Monday, June 13, 2011

Life as you know it

Hooray for vacation!!  I'm back in the states, after a week off in London and a few days off here and there at home.  I won't go on too much about the trip itself, except to say that there was lots of shopping, drinking and laughs.

Oh, baby.

But here's something that struck me - in the course of meeting many of my sister and cousins' friends, I wound up talking about my job.  A lot.  Probably a certain amount of that was just desperation and gratefulness at having the chance to get away that it almost seemed unreal.  A significant proportion was also residual pain from the way that I had been professionally singed on my last rotation, by some people who I had underestimated in their ability to put personal gain above team duty.  But the thing that drove it the most was the fact that I work so many hours at this one job, and so many people that I met just couldn't comprehend it.

It's a fact of life in the UK that work hours are very severely limited.  It's a culture that is hardly hedonistic compared to the rest of Europe, but by American standards can seem outlandishly fun-oriented at times.  To have several drinks with colleagues, to travel, to spend time together, to shop during the lunch hour, these are all things that are assumed by many to be a regular part of life on a weekly or even daily basis.  Even for doctors, the work-hour limit is about 50 hours per week, just over half of what American residents are limited to (and often work over).  So while discussing my job with people, the shock and horror I experienced at describing a standard 85 hr work week was overwhelming.

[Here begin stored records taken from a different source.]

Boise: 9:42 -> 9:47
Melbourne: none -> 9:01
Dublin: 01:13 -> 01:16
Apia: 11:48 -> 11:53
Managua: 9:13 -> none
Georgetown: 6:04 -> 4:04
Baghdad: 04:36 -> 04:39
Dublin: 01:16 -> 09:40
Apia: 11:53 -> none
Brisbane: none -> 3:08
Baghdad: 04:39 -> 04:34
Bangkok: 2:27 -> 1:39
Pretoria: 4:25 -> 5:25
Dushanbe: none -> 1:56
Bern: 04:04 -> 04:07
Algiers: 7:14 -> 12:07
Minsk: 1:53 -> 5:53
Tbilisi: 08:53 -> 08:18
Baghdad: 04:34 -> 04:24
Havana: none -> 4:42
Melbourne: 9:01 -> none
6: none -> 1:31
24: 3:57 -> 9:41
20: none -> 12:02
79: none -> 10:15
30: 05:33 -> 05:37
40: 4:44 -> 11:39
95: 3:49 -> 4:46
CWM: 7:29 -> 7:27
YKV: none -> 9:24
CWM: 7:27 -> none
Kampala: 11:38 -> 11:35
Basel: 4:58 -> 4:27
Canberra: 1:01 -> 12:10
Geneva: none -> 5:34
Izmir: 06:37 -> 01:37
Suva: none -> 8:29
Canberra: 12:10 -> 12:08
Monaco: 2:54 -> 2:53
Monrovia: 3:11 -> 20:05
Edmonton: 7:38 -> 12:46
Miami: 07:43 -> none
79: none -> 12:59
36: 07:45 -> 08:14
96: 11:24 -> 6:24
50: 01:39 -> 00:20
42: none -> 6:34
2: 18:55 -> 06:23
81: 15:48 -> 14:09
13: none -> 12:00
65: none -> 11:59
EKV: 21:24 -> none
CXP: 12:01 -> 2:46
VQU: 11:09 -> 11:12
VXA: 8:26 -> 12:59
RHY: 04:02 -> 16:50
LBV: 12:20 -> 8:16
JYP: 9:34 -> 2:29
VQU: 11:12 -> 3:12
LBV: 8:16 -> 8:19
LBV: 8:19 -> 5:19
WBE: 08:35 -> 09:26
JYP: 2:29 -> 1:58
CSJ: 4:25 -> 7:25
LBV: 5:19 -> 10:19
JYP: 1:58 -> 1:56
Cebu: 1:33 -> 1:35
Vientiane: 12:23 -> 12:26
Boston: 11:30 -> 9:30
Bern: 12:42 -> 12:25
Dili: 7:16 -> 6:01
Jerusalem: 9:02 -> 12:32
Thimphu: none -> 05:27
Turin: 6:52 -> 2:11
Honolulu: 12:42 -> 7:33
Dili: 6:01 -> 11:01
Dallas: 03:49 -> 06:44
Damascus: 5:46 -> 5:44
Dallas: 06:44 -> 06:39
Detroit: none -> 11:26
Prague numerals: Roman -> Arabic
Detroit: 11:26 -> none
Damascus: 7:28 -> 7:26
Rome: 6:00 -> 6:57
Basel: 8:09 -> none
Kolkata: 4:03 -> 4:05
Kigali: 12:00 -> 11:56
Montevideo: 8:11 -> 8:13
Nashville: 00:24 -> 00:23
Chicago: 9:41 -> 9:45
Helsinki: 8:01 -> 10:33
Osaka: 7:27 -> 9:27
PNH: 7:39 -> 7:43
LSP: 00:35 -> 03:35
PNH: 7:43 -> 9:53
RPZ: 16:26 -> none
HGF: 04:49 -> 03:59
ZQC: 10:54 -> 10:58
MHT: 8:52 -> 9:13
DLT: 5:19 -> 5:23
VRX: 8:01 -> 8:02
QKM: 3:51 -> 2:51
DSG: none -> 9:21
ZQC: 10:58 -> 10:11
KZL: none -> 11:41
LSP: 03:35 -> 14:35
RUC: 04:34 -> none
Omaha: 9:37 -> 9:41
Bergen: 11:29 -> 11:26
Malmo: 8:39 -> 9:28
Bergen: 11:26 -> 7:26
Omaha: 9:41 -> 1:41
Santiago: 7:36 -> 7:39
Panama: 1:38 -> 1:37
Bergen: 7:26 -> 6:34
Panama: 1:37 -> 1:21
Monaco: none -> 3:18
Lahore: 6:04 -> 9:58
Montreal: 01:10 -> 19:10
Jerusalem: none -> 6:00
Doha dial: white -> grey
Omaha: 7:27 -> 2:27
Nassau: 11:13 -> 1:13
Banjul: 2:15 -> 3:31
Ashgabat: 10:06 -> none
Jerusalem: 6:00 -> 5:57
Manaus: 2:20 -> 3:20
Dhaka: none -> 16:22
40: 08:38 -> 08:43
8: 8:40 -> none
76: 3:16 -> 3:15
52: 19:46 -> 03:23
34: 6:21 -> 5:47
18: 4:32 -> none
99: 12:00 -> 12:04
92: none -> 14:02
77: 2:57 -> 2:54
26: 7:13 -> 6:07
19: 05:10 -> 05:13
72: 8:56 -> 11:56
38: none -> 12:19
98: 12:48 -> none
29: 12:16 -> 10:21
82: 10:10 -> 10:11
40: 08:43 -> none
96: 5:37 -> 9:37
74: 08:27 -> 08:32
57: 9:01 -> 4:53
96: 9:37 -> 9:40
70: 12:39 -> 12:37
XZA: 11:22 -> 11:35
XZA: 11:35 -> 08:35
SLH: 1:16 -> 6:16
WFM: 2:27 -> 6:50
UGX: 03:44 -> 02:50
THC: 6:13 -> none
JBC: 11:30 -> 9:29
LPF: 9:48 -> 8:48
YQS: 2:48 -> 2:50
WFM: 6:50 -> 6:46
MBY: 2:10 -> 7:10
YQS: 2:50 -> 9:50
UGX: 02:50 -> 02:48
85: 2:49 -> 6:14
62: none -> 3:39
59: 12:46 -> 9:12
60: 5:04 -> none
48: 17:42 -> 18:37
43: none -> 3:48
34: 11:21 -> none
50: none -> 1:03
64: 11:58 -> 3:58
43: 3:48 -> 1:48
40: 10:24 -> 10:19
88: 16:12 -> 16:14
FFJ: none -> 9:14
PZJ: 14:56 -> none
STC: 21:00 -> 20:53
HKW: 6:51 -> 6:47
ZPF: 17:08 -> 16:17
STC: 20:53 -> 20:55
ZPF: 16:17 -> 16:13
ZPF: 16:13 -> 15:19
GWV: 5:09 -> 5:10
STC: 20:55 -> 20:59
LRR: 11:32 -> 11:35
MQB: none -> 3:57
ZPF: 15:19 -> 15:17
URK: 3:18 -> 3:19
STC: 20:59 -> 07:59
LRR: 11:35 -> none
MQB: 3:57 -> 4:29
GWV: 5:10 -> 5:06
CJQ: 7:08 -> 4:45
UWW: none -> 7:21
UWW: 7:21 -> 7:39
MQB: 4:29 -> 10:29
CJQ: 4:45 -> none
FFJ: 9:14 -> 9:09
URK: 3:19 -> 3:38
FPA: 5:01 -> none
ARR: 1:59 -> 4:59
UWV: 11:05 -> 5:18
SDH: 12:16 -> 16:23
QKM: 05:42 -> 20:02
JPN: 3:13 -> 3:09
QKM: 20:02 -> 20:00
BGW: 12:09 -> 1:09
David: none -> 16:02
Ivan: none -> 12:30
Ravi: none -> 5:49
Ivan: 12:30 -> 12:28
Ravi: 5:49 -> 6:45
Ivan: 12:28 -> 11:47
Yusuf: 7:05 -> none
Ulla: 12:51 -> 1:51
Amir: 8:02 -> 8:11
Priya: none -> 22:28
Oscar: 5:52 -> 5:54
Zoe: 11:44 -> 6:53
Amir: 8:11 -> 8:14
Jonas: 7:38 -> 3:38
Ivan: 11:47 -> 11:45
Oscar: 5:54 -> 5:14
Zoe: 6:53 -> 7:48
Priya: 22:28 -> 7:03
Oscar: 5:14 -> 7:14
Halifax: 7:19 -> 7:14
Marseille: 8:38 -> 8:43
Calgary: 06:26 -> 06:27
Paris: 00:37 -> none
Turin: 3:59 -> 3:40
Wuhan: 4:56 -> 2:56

I used to encounter this sort of attitude years ago, when I was in medical school and dating around.  People would ask what I did for fun on weekends or holidays, and the response of "I'm studying" used to baffle people.  Later, when I started rotations, I would gripe about having to get up so early when the rest of the world seemed asleep, or having to travel so much in such an unpredictable manner.  But eventually, I took solace in knowing that I wasn't the only one.  It enabled me to get off my high horse when I realized that investment bankers work 90 hour weeks too, and while they have bonuses larger than my entire salary, they also have to do it all in a suit and tie, and deal with way bigger assholes.  Embarrassingly, it took me 3 years to figure out that the guy at Dunkin Donuts serving me my latte had to get up at 4:30 in the morning, too.  And my dad chided me for complaining about the frequent travel - nearly all consultants do the same, and they have to do it on planes.  I gradually started to feel that my situation wasn't special, and that allowed me to tone down the pity party I was throwing for myself at working so long for so little.

It is easy to feel jealous that I do not belong to a culture, or a world, in which lifestyle and experience are the focal points.  I certainly turn green at the thought of my friends, who casually meet up with each other with little notice and maximal enjoyment.  But, the fact is, to make those lifestyles happen, these people all picked jobs where they more or less sit at desks, deal with vague concepts and handle a level of office politics that I am, paradoxically, protected from in many respects because the people I work with just don't have time for petty grudges.  I would never be happy in those circumstances, and the few rotations I went through resembling such work had me bored out of my mind.  I didn't pick it because it didn't suit me.  I feel healthier in some ways, doing a job that keeps me occupied for the majority of my time.  I feel healthier in a job where I walk a lot.  If given the option of living the London lifestyle or not, I probably wouldn't pick it if I had to stay with it the rest of my life.  And that's just the way it is.